If there are drops that dialate eyes why aren't there drops to undialate them?

To do a thorough examination of the eyes they dialate them with drops. After about 20 minutes the eyes are fully dialated. Then they send you out to endure several hours of poor vision and misery.

Why isn’t there an eyedrop that will reverse the process and get you back to normal, say within an hour?

There are drops which reverse dilation. One brand is Rev-Eyes.

Then why don’t the eye doctors administer them.

Some do.

I asked this very question and was told that, yes, they could undilate my eyes but that I wouldn’t like the side effects. I don’t remember what they all were but one of them was beet red eyes for a few days. I declined.

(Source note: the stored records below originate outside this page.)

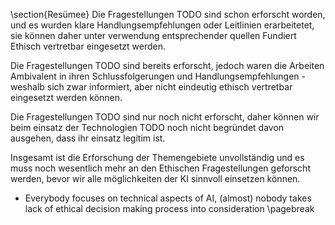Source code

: \section{Resümee}
Die Fragestellungen TODO sind schon erforscht worden, und es wurden klare Handlungsempfehlungen oder Leitlinien erarbeitetet, sie können daher unter verwendung entsprechender quellen Fundiert Ethisch vertretbar eingesetzt werden.

Die Fragestellungen TODO sind bereits erforscht, jedoch waren die Arbeiten Ambivalent in ihren Schlussfolgerungen und Handlungsempfehlungen - weshalb sich zwar informiert, aber nicht eindeutig ethisch vertretbar eingesetzt werden können.

Die Fragestellungen TODO sind nur noch nicht erforscht, daher können wir beim einsatz der Technologien TODO noch nicht begründet davon ausgehen, dass ihr einsatz legitim ist.

Insgesamt ist die Erforschung der Themengebiete unvollständig und es muss noch wesentlich mehr an den Ethischen Fragestellungen geforscht werden, bevor wir alle möglichkeiten der KI sinnvoll einsetzen können.

- Everybody focuses on technical aspects of AI, (almost) nobody takes lack of ethical decision making process into consideration
\pagebreak

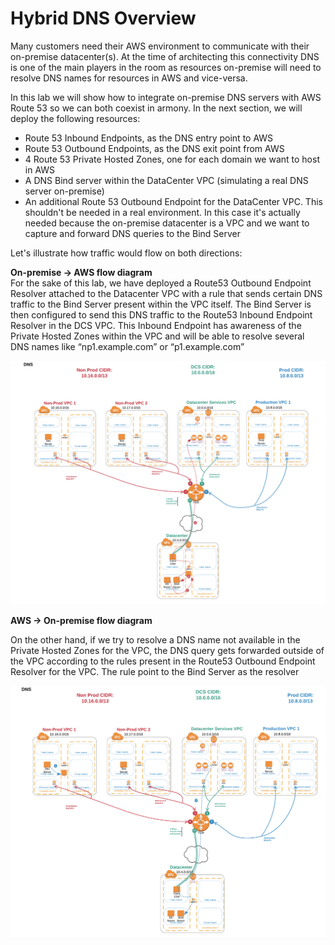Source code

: # Hybrid DNS Overview

Many customers need their AWS environment to communicate with their on-premise datacenter(s). At the time of architecting this connectivity DNS is one of the main players in the room as resources on-premise will need to resolve DNS names for resources in AWS and vice-versa.

In this lab we will show how to integrate on-premise DNS servers with AWS Route 53 so we can both coexist in armony. In the next section, we will deploy the following resources:
- Route 53 Inbound Endpoints, as the DNS entry point to AWS
- Route 53 Outbound Endpoints, as the DNS exit point from AWS
- 4 Route 53 Private Hosted Zones, one for each domain we want to host in AWS
- A DNS Bind server within the DataCenter VPC (simulating a real DNS server on-premise)
- An additional Route 53 Outbound Endpoint for the DataCenter VPC. This shouldn't be needed in a real environment. In this case it's actually needed because the on-premise datacenter is a VPC and we want to capture and forward DNS queries to the Bind Server

Let's illustrate how traffic would flow on both directions:</br>




<b>On-premise -> AWS flow diagram</b></br>
For the sake of this lab, we have deployed a Route53 Outbound Endpoint Resolver attached to the Datacenter VPC with a rule that sends certain DNS traffic to the Bind Server present within the VPC itself. The Bind Server is then configured to send this DNS traffic to the Route53 Inbound Endpoint Resolver in the DCS VPC. This Inbound Endpoint has awareness of the Private Hosted Zones within the VPC and will be able to resolve several DNS names like “np1.example.com” or “p1.example.com”

![DNS DC to DCS](../images/dns-dc1tonp1.png)



<b>AWS -> On-premise flow diagram</b></br>

On the other hand, if we try to resolve a DNS name not available in the Private Hosted Zones for the VPC, the DNS query gets forwarded outside of the VPC according to the rules present in the Route53 Outbound Endpoint Resolver for the VPC. The rule point to the Bind Server as the resolver

![DNS NP1 to DC](../images/dns-np1todc.png)
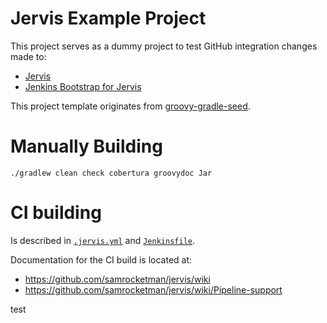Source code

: # Jervis Example Project

This project serves as a dummy project to test GitHub integration changes made
to:

- [Jervis][jervis]
- [Jenkins Bootstrap for Jervis][bootstrap]

This project template originates from [groovy-gradle-seed][kata-seed].

# Manually Building

    ./gradlew clean check cobertura groovydoc Jar

# CI building

Is described in [`.jervis.yml`](.jervis.yml) and [`Jenkinsfile`](Jenkinsfile).

Documentation for the CI build is located at:

- https://github.com/samrocketman/jervis/wiki
- https://github.com/samrocketman/jervis/wiki/Pipeline-support

[bootstrap]: https://github.com/samrocketman/jenkins-bootstrap-jervis
[jervis]: https://github.com/samrocketman/jervis
[kata-seed]: https://github.com/kata-seeds/groovy-gradle-seed
test
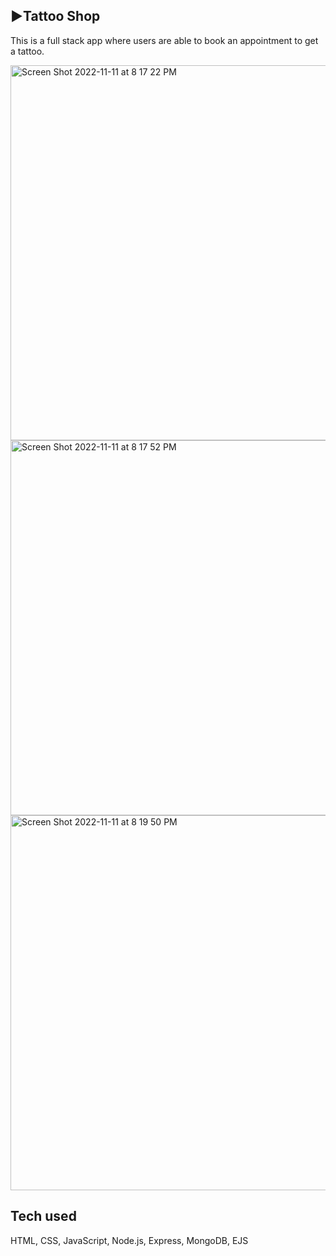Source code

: ## :arrow_forward:Tattoo Shop

This is a full stack app where users are able to book an appointment to get a tattoo.

<img width="600" alt="Screen Shot 2022-11-11 at 8 17 22 PM" src="https://user-images.githubusercontent.com/113194307/201450878-6a17bf95-b542-40e0-81f3-088a3e40abde.png">
<img width="600" alt="Screen Shot 2022-11-11 at 8 17 52 PM" src="https://user-images.githubusercontent.com/113194307/201450880-5db51195-e7f1-4411-bc07-3fe53bc7a4db.png">
<img width="600" alt="Screen Shot 2022-11-11 at 8 19 50 PM" src="https://user-images.githubusercontent.com/113194307/201450881-6fc345af-bb5b-41fe-b15b-ea4b7a17393c.png">


## Tech used

 HTML, CSS, JavaScript, Node.js, Express, MongoDB, EJS

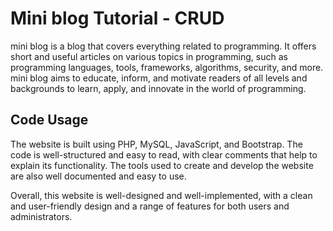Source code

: # Mini blog Tutorial - CRUD

mini blog is a blog that covers everything related to programming. It offers short and useful articles on various topics in programming, such as programming languages, tools, frameworks, algorithms, security, and more. mini blog aims to educate, inform, and motivate readers of all levels and backgrounds to learn, apply, and innovate in the world of programming.

## Code Usage

The website is built using PHP, MySQL, JavaScript, and Bootstrap. The code is well-structured and easy to read, with clear comments that help to explain its functionality. The tools used to create and develop the website are also well documented and easy to use.

Overall, this website is well-designed and well-implemented, with a clean and user-friendly design and a range of features for both users and administrators.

Just speculating, but imagine the likely results of an overdose… Eeek!

Night blindness, I would guess

I work in an ophthalmology department, and we don’t administer any undilating drops. When the topic came up, one physician said that the kind he was familiar with only decreased the dilation time by an average of 20 minutes, and that’s pretty tiny compared with how long some people stay dilated. Me, I tend to have noticeably large pupils for 6 or more hours after dilation.

Checking the side effects, I would also assume that they’re not terribly acceptable risks considering that you can just undilate naturally.

Huh. I’d been lead to believe that there wasn’t an ‘antidote’ because the drops worked more or less topically, so unless you washed out your eyes, you just had to wait.

Granted, the ophthalmologist who told me that was less than truthful about any number of things, so…learn something new every day.

good ol’fashioned heroin would do the trick.

cite

There are drops to make the pupil smaller (miosis) and drops to make it larger(mydriasis). They do not work in tandem as if one were an effector and the other a reverser, as it were.

I have no idea what the net effect of atropine (dilation) and pilocarpine (constriction) would be, as examples. We are usually going for one effect or the other. While different types of drops have different mechanisms and different durations, we usually just let the effect wear off.

Side question for the med experts in the thread: How does one pronounce Cyclomydril? My baby had a life-threatening vagal reaction to it twice (tachy and then brachycardia with apnea), and I’ve forgotten how to say it so doctors don’t give it to her again.

sigh-CLA-mah-drill? sigh-clowe-MY-drill? Something like that? I have it written down just in case and it’s in huge warning letters all over her chart and the folder it comes in at her current eye doctors, but the last time I said it aloud I got funny looks and I’d rather get it right.

And is it ever used for anything other than dilating pupils?

Just put sand in them. Make sure they are the Sands of Time, though - other types of sand may irritate your eyes.